[[ Provided passage open ]]

According to the Table 2, for parameter P1 (Filling Density), the best result derived from CLAHE method (B) with Operational Definition (OD) Easy (E) totaled 15 images and OD Very Easy (VE) totaled 13 images. The total of an image in the OD range with an evaluation that was clear and observed easily (E and VE) totaled 28 images. It was followed by CS (A) totaled 22 images for E and VE. On the one hand, both CT (C) and the original image (E) resulted from 22 images. And the last but not the least, wavelet enhancement method (D) produced 19 images.

Table 2

Image Processing Analysis Result Based on The Condition of Filling Density, Pulp Tissue, Remain Dentin Thickness and Lamina Dura.

For parameter P2 (Pulp Tissue), the best score was represented by OD Easy and Very Easy found in CLAHE method (B) whose 28 images. It was continued by CS method (A) totaled 23 images, an original image (E) totaled 22 images, CT (C) totaled 21 images, and then wavelet (D) totaled 6 images.

It was quite hard to observe Parameter P3 (RDT), even its quality had been enhanced by those methods. The best method in this parameter was represented by CLAHE (B) whose 11 images. It was followed in the row by CS method (A) totaled 10 images, CT (C) totaled 9 images, wavelet (D) totaled 6 images, and the last was the original image (E) totaled 6 images.

Finally, the best method for Parameter P4 (Lamina Dura) was CLAHE (B) totaled 28 images, continued by CT method (C) totaled 23 images, CS method (A) 22 images, original images (E) totaled 20 images, and then Wavelet (D) totaled 11 images.

Discussion

Base on the two types of analysis methods on dental radiography images, both MSE and PSNR statistical methods as well as according to expert’s observation (dentist), it occurred score difference (4), that was based on MSE and PSNR statistical scores, it obtained the best score derived from CT method whose MSE and PSNR scores that were 12.39881 and 39.18518. However, according to dentist’s observation through several parameters required for evaluating filling density that were P1 = Filling Density (FD), P2 = Pulp Tissue (PT), P3 = Remain Dentine Thickness (RDT), and P4 = Lamina Dura (LD), it obtained the best scores for P1 – P4 in CLAHE method.

[[ Provided passage closed ]]
[[ Material supplied open ]]

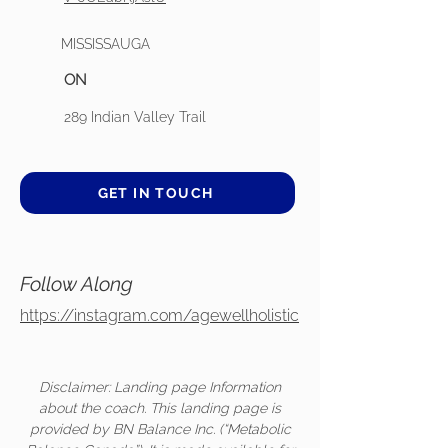
MISSISSAUGA
ON
289 Indian Valley Trail
GET IN TOUCH
Follow Along
https://instagram.com/agewellholistic
Disclaimer: Landing page Information
about the coach. This landing page is
provided by BN Balance Inc. (“Metabolic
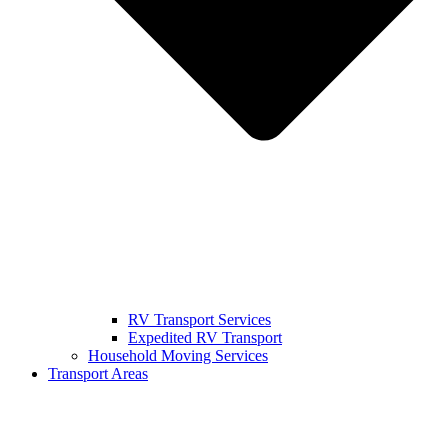
RV Transport Services
Expedited RV Transport
Household Moving Services
Transport Areas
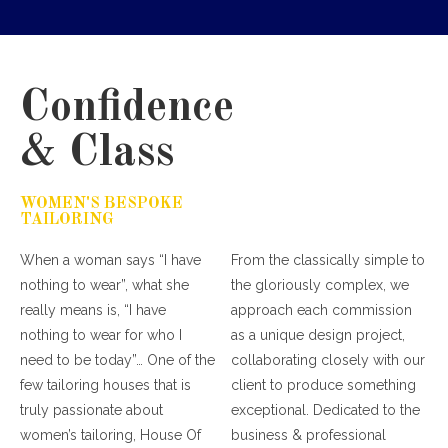
Confidence
& Class
WOMEN'S BESPOKE
TAILORING
When a woman says “I have
From the classically simple to
nothing to wear”, what she
the gloriously complex, we
really means is, “I have
approach each commission
nothing to wear for who I
as a unique design project,
need to be today”… One of the
collaborating closely with our
few tailoring houses that is
client to produce something
truly passionate about
exceptional. Dedicated to the
women’s tailoring, House Of
business & professional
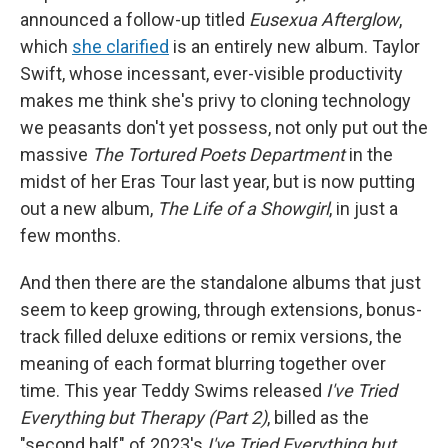
announced a follow-up titled
Eusexua Afterglow
,
which
she clarified
is an entirely new album. Taylor
Swift, whose incessant, ever-visible productivity
makes me think she's privy to cloning technology
we peasants don't yet possess, not only put out the
massive
The Tortured Poets Department
in the
midst of her Eras Tour last year, but is now putting
out a new album,
The Life of a Showgirl
, in just a
few months.
And then there are the standalone albums that just
seem to keep growing, through extensions, bonus-
track filled deluxe editions or remix versions, the
meaning of each format blurring together over
time. This year Teddy Swims released
I've Tried
Everything but Therapy (Part 2)
, billed as the
"second half" of 2023's
I've Tried Everything but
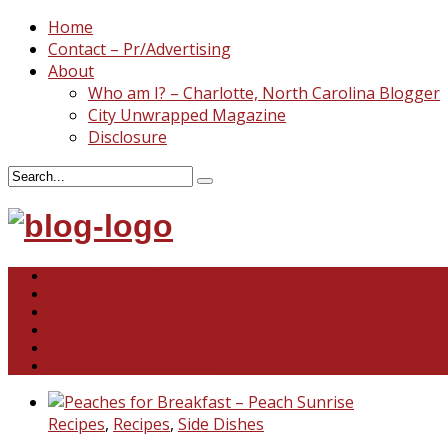
Home
Contact – Pr/Advertising
About
Who am I? – Charlotte, North Carolina Blogger
City Unwrapped Magazine
Disclosure
North & South Carolina
This and That
Recipes & DIY
Reviews & Giveaways
Travel
Abandoned Curiosities
Recipes
,
Recipes
,
Side Dishes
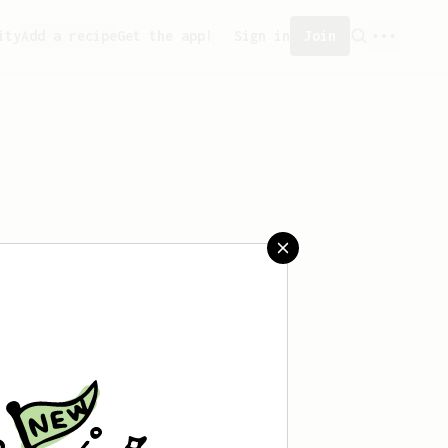
ity
Add a recipe
Get the app!
Sign in
Join
aved any recipes yet.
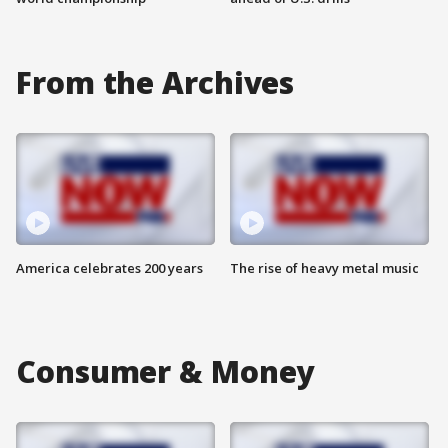
From the Archives
America celebrates 200 years
The rise of heavy metal music
Consumer & Money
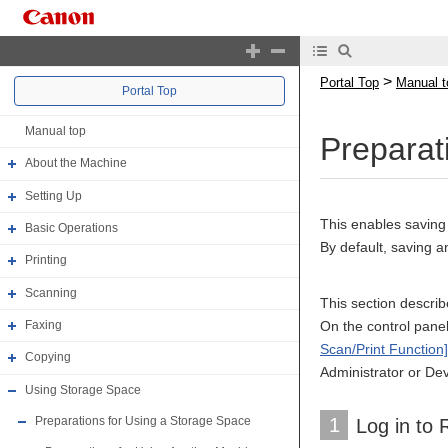
>
Portal Top
Manual t
Portal Top
Manual top
Preparat
About the Machine
Setting Up
This enables saving
Basic Operations
By default, saving a
Printing
Scanning
This section descri
On the control panel,
Faxing
Scan/Print Function]
Copying
Administrator or Dev
Using Storage Space
1
Preparations for Using a Storage Space
Log in to 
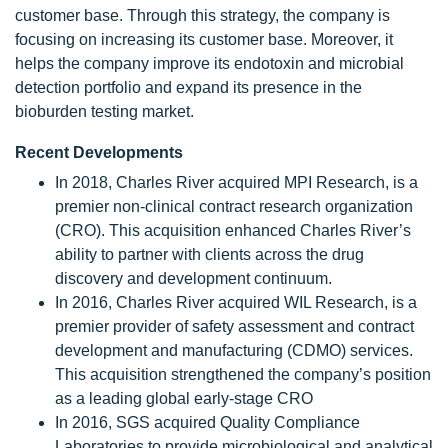
customer base. Through this strategy, the company is
focusing on increasing its customer base. Moreover, it
helps the company improve its endotoxin and microbial
detection portfolio and expand its presence in the
bioburden testing market.
Recent Developments
In 2018, Charles River acquired MPI Research, is a
premier non-clinical contract research organization
(CRO). This acquisition enhanced Charles River’s
ability to partner with clients across the drug
discovery and development continuum.
In 2016, Charles River acquired WIL Research, is a
premier provider of safety assessment and contract
development and manufacturing (CDMO) services.
This acquisition strengthened the company’s position
as a leading global early-stage CRO
In 2016, SGS acquired Quality Compliance
Laboratories to provide microbiological and analytical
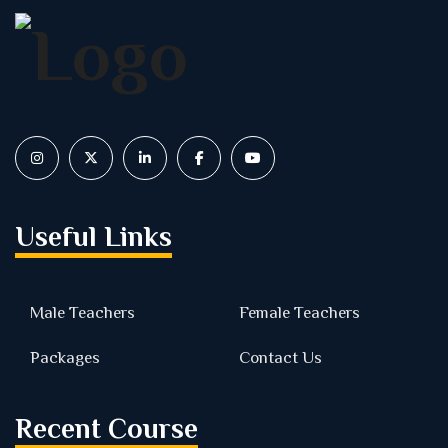
Useful Links
Male Teachers
Female Teachers
Packages
Contact Us
Recent Course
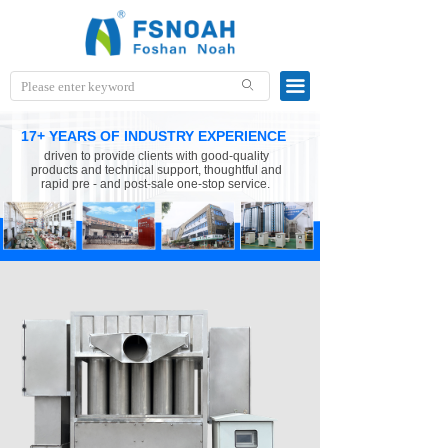
끀
ꄙ
17+ YEARS OF INDUSTRY EXPERIENCE
driven to provide clients with good-quality
products and technical support, thoughtful and
rapid pre - and post-sale one-stop service.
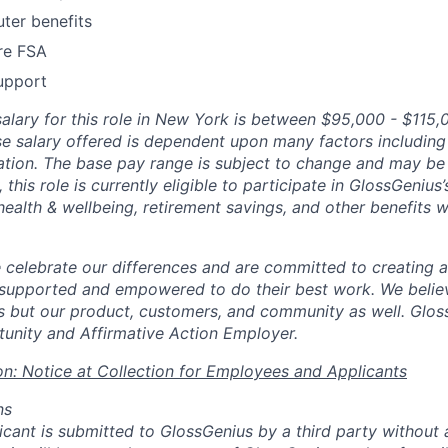
ter benefits
re FSA
upport
salary for this role in New York is between $95,000 - $115,
se salary offered is dependent upon many factors including s
ation. The base pay range is subject to change and may be 
, this role is currently eligible to participate in GlossGenius
health & wellbeing, retirement savings, and other benefits wi
 celebrate our differences and are committed to creating
 supported and empowered to do their best work. We believ
 but our product, customers, and community as well. Glos
unity and Affirmative Action Employer.
on: Notice at Collection for Employees and Applicants
ns
licant is submitted to GlossGenius by a third party without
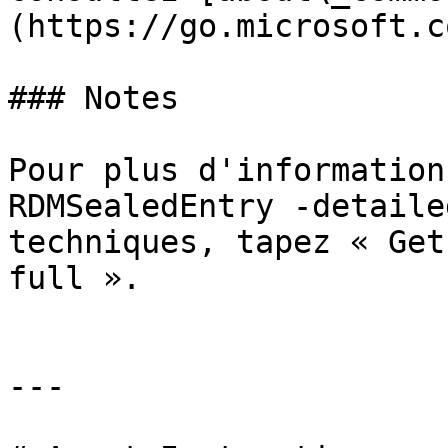
(https://go.microsoft.c
### Notes

Pour plus d'information
RDMSealedEntry -detaile
techniques, tapez « Get
full ».

---
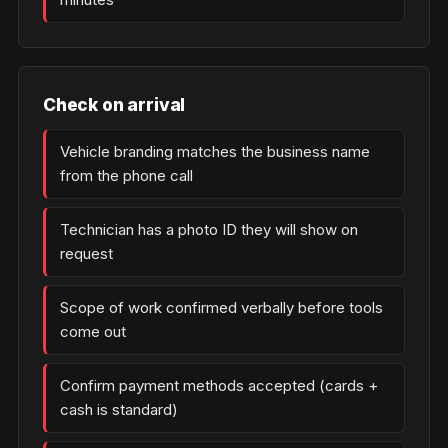
Check on arrival
Vehicle branding matches the business name
from the phone call
Technician has a photo ID they will show on
request
Scope of work confirmed verbally before tools
come out
Confirm payment methods accepted (cards +
cash is standard)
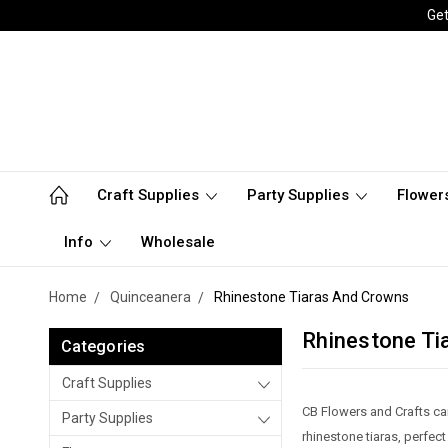
Get
Craft Supplies
Party Supplies
Flower
Info
Wholesale
Home
Quinceanera
Rhinestone Tiaras And Crowns
Rhinestone Ti
Categories
Craft Supplies
CB Flowers and Crafts car
Party Supplies
rhinestone tiaras, perfec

[[ Material supplied closed ]]

[Activities]
A - In the passage on enhancing dental radiography images, which method gave the best MSE and PSNR scores, and what were those scores?
B - Carry on the passage on enhancing dental radiography images from the point where it stops.

[Answers for each item]
A - The CT method, with an MSE of 12.39881 and a PSNR of 39.18518.

B -
In this research, the researchers stood on the experts’ observation results because MSE and PSNR scores were inadequate enough to provide the suitable method recommendation used in contrast enhancement. It was because those scores did not count feature of the domain where the pixels score change existed yet did only the difference of square average total among images pixels (20).

Conclusions

Based on the research has been conducted on the four methods of image quality enhancement, it can be concluded that:

1. CT method gained the highest MSE and PSNR mean scores if it compared by the others, that were 5.441453 and 40.53652 followed by CLAHE whose scores of 10.66326 and 38.00736, then CS whose scores of 12.39881 and 39.18518, and the last but not the least was wavelet whose scores of MSE 15.41569 and PSNR 36.25343.

2. CLAHE method (B) contributed good evaluation in P1-P4 parameters. Pulp Tissue (PT) and Lamina Dura (LD) looked very clear, nevertheless, less clear Filling Density (FD) and Remain Dentine Thickness (RDT) due to declining density became their weaknesses.

3. Wavelet method (D) had no significant diagnostic at all due to too bright. Consequently, its score tended to be lower as well as MSE’s and PSNR’s.

4. CS (A) and CT (C) methods tended to have the similar capability in distinguishing the four parameters given by the experts. MSE and PSNR scores were also about to approach. The images generated by these methods looked too bright in some cases, therefore, it was hard to evaluate filling.